** ENTRIES PROVIDED follows **

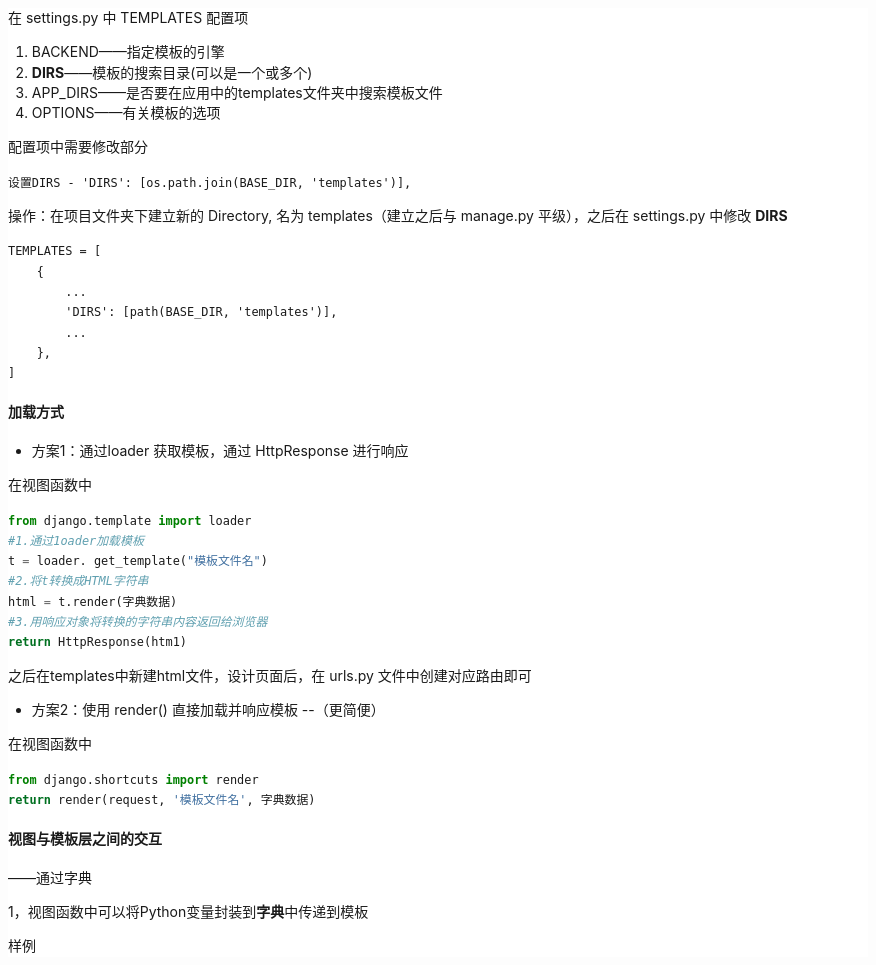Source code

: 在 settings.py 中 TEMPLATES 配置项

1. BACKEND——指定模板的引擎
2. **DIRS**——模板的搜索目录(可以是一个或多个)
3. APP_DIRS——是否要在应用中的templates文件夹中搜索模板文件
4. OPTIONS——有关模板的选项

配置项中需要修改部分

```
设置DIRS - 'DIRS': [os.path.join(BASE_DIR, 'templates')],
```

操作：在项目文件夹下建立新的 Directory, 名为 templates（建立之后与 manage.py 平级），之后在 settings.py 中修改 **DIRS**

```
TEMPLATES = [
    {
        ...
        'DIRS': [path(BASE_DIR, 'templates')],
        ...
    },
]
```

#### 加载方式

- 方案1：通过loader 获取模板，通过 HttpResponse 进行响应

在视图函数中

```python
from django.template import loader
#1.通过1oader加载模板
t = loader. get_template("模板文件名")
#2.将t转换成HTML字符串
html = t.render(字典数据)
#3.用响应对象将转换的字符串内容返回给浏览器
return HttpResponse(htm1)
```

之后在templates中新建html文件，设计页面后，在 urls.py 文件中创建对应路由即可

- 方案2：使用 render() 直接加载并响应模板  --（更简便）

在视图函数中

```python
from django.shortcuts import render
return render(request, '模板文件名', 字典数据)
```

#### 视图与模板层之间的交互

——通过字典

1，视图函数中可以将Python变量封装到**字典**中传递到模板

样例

** End of ENTRIES PROVIDED **

### [EXERCISE PROMPT]
Produce the data again character for character, with the images left out.

### [OUTPUT FOR THIS EXERCISE]
Source code

: 在 settings.py 中 TEMPLATES 配置项

1. BACKEND——指定模板的引擎
2. **DIRS**——模板的搜索目录(可以是一个或多个)
3. APP_DIRS——是否要在应用中的templates文件夹中搜索模板文件
4. OPTIONS——有关模板的选项

配置项中需要修改部分

```
设置DIRS - 'DIRS': [os.path.join(BASE_DIR, 'templates')],
```

操作：在项目文件夹下建立新的 Directory, 名为 templates（建立之后与 manage.py 平级），之后在 settings.py 中修改 **DIRS**

```
TEMPLATES = [
    {
        ...
        'DIRS': [path(BASE_DIR, 'templates')],
        ...
    },
]
```

#### 加载方式

- 方案1：通过loader 获取模板，通过 HttpResponse 进行响应

在视图函数中

```python
from django.template import loader
#1.通过1oader加载模板
t = loader. get_template("模板文件名")
#2.将t转换成HTML字符串
html = t.render(字典数据)
#3.用响应对象将转换的字符串内容返回给浏览器
return HttpResponse(htm1)
```

之后在templates中新建html文件，设计页面后，在 urls.py 文件中创建对应路由即可

- 方案2：使用 render() 直接加载并响应模板  --（更简便）

在视图函数中

```python
from django.shortcuts import render
return render(request, '模板文件名', 字典数据)
```

#### 视图与模板层之间的交互

——通过字典

1，视图函数中可以将Python变量封装到**字典**中传递到模板

样例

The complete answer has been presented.